● ASSIGNMENT: In the entries below, begin at the line that has "453 227 21125", stop after the line that has "446 1201 25.72", and output those lines exactly with no pictures.

(Stored items)
--------------------

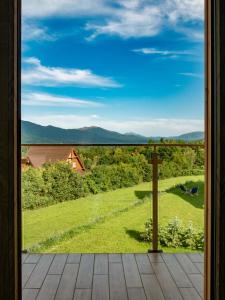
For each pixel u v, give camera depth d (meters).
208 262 1.95
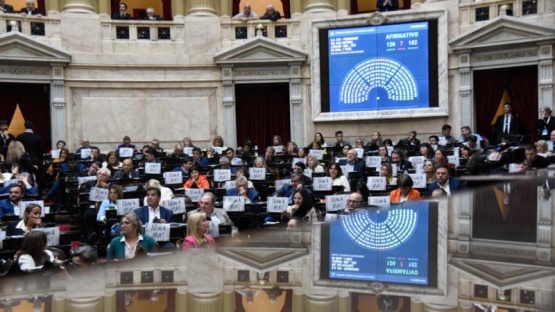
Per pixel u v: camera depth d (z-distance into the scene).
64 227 11.34
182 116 20.00
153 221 7.77
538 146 10.16
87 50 19.19
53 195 13.41
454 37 18.75
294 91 19.98
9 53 17.78
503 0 18.22
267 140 20.58
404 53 19.03
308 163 13.21
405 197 8.32
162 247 6.52
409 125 19.25
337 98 19.69
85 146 17.45
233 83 20.11
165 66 19.84
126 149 16.73
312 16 20.09
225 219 8.12
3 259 6.24
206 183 11.84
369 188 10.77
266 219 8.79
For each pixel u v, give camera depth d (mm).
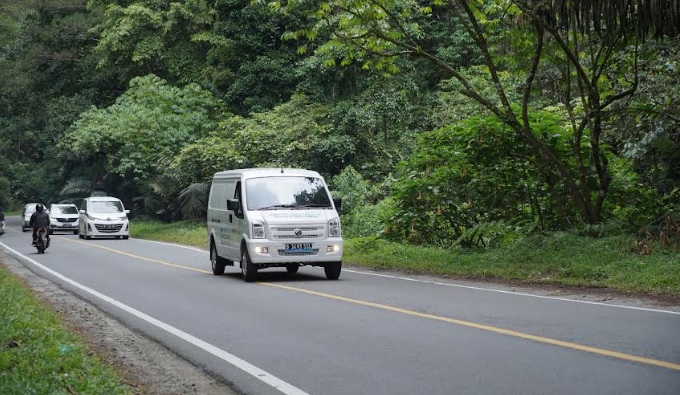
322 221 16797
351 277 17406
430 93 40219
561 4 16609
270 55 44688
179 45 51344
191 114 45500
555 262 15977
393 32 19062
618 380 7016
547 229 19844
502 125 19219
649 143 18047
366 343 9188
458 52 40281
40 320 10742
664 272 13789
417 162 20922
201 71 49719
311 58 39688
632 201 18750
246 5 46062
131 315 12164
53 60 58375
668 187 18578
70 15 59812
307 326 10523
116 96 58000
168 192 42906
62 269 21031
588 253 16172
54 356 8156
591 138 18141
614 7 15812
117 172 46812
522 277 15773
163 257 24922
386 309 11914
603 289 13797
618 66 18797
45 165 69875
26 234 43531
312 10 18875
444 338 9352
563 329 9734
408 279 16719
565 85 19922
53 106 57312
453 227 21125
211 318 11562
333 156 37062
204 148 38531
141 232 39812
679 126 18078
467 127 19594
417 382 7227
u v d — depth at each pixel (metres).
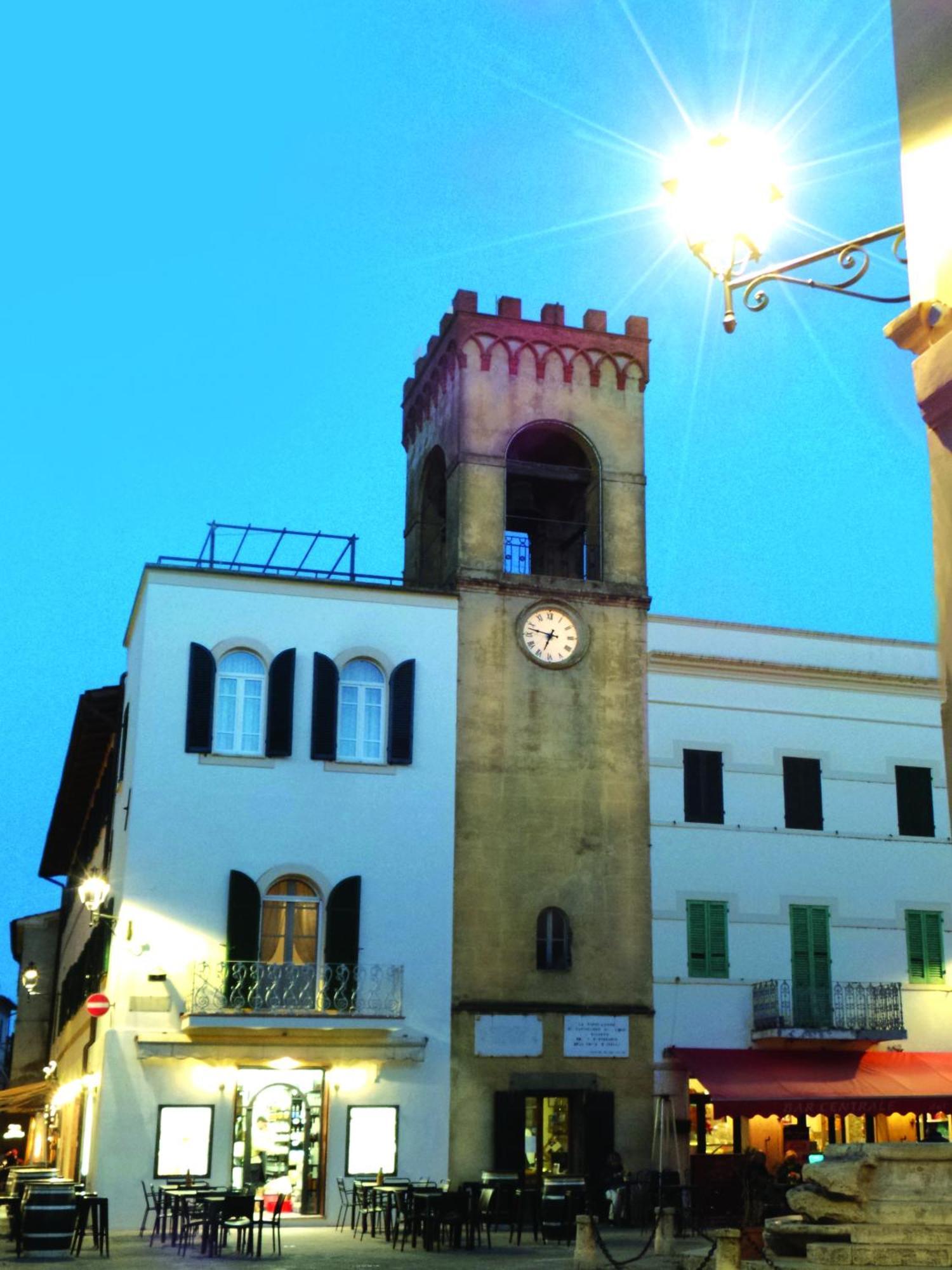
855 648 38.06
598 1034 33.34
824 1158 16.39
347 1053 31.42
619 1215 30.89
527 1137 32.94
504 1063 32.59
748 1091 32.19
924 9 7.16
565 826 34.50
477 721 34.56
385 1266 22.09
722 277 11.45
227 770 32.50
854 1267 14.44
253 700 33.28
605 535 36.84
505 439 36.72
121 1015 30.56
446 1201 25.72
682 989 34.31
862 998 35.06
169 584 33.19
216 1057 30.67
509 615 35.47
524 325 37.62
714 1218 32.34
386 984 32.19
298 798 32.81
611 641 36.06
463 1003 32.62
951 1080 34.09
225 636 33.28
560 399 37.47
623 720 35.59
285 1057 31.05
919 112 7.15
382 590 34.59
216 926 31.56
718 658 36.59
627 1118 33.03
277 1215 24.38
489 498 36.16
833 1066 34.00
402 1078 31.84
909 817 37.47
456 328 37.28
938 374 6.62
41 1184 24.14
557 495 40.47
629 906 34.41
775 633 37.44
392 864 33.06
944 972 36.62
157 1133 30.14
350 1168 31.00
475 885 33.50
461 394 36.78
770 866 35.78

--------------------

● EXPECTED OUTPUT:
453 227 21125
211 318 11562
333 156 37062
204 148 38531
141 232 39812
679 126 18078
467 127 19594
417 382 7227
u v d — depth at each pixel (metres).
855 648 38.06
598 1034 33.34
824 1158 16.39
347 1053 31.42
619 1215 30.89
527 1137 32.94
504 1063 32.59
748 1091 32.19
924 9 7.16
565 826 34.50
477 721 34.56
385 1266 22.09
722 277 11.45
227 770 32.50
854 1267 14.44
253 700 33.28
605 535 36.84
505 439 36.72
121 1015 30.56
446 1201 25.72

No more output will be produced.